Surrender to insanity. The book wants to disturb you, to strike at your brain through your guts, to make you feel and think in unnatural ways. Peritoneum experiments with your insides by doing things you think it shouldn’t. Most horror at least gestures toward the forbidden, usually taboos related to sex and violence, and my stories do not hesitate to mention the unmentionable, both in passing and in graphic detail. The language is harsh; the imagery is harsher. Whether you prefer the fairly realistic narration of “Prologue: The Family Pet,” the reserved dialogue of “Interview with ‘Oscar,’” or the hallucinatory assault of “Eternal Recurrence of Suburban Abortion,” you will encounter an array of people—dead, dying, suffering, enjoying—and situations that refuse the types of answers you expect while providing other, darker answers.


Answers don’t always appear where you expect, either. While Peritoneum refuses many of storytelling’s natural orders, it develops its own systems, connecting its stories to one another in ways that make them interdependent. “Eternal Recurrence” and “TR4B” pick up on the characters and setting from “The Family Pet” and weave in and out of one another; “Door Poison” and “The Broom Closet Where Everything Dies” share a setting with “TR4B,” while “The Broom Closet” also connects to “DNA” and to “Blood and Feathers,” which shares characters with “Leer Reel,” “Year of the Wolf,” and especially “The Birds of St. Francis,” and so on. Fitting the stories together doesn’t create anything like a linear narrative or complete picture, but just as the type of bubble that appears briefly in “Blood and Feathers” seems finally, and inexplicably, to get its due in “Bubble Girl,” mysteries get bigger according to their own internal logics, threatening to explode.

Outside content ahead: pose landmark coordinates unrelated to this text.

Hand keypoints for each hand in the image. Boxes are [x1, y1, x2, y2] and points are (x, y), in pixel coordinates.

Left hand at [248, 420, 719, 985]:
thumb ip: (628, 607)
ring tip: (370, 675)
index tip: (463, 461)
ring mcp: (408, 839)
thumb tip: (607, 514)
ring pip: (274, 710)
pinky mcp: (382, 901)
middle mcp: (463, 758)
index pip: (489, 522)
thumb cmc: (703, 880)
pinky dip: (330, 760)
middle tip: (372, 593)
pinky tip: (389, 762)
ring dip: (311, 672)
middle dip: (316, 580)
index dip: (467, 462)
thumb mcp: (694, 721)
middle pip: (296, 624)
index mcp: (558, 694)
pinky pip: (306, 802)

The explosion and dissolution of bodies, minds, and relationships—family losses lead to madness and slaughter in “David Langley and the Burglar” and “The Road Thief”—make most of the stories pretty grim, but you’re allowed to laugh, too. The line between funny-weird and funny-ha-ha tends to vanish along with rationality. I hope you don’t take “Jar of Evil” or “Juicy the Liar” too seriously, although they may be too sick, infuriating, or off-key for actual laughter. When I put my arch-evil characters in a flying car, I am not wearing a straight face. Likewise, I giggle at the mayhem in “Lizard Chrome” and the machinations in “Rudy Haskill’s Plan.” I find the video-game inspired levels of “Patrick’s Luck” and “Door Poison” amusing, although I feel guilty admitting it (sick, sick, sick). Although the ending is ambiguous at best, I even feel some triumph in “The Long Flight of Charlotte Radcliffe,” for the eruption of insanity on that airplane is at least a pretty solution to one of the heroine’s problems. Absurd, irrational styles of narration have their outlets. Insanity isn’t all tragedy, all the time.

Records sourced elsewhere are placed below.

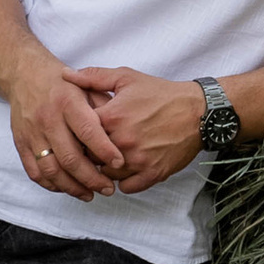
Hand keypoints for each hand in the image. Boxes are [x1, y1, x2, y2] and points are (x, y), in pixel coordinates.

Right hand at [7, 44, 124, 197]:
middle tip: (108, 188)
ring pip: (51, 170)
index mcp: (67, 101)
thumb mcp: (87, 85)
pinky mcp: (21, 143)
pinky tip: (68, 188)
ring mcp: (32, 133)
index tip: (119, 163)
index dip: (104, 150)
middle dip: (92, 178)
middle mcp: (47, 118)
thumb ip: (104, 107)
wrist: (26, 74)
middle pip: (69, 158)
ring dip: (73, 187)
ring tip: (90, 194)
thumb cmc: (64, 84)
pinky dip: (52, 185)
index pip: (87, 131)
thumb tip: (121, 134)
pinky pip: (35, 172)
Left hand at [67, 66, 206, 191]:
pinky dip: (124, 181)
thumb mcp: (126, 78)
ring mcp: (138, 160)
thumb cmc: (161, 94)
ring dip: (106, 168)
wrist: (198, 111)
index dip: (77, 133)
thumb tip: (65, 75)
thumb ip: (93, 77)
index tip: (81, 131)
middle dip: (90, 153)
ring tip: (112, 156)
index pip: (78, 134)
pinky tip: (127, 168)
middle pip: (90, 157)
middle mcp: (122, 141)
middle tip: (95, 146)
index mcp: (112, 117)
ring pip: (106, 175)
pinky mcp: (153, 174)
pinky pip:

While Peritoneum has many ties to my other work, especially the conspiracies of Dr. Allen V. Fincher (and his friends Eli, Jake, Tildy, Louis, Melia, and Oscar), it is a universe unto itself, held together by a membrane of concepts and themes. The universe is like our own, I believe, in lacking coherent sense and values, but it fills the void with nightmares, an example I encourage you NOT to follow. Do not take anything in this book as advice. Do not emulate the characters or seek to replicate the impossible events. Instead, digest the nightmares as you will, making the experiences of insanity parts of yourself, and then lift your brain from the sewage into whatever light remains for you to imagine.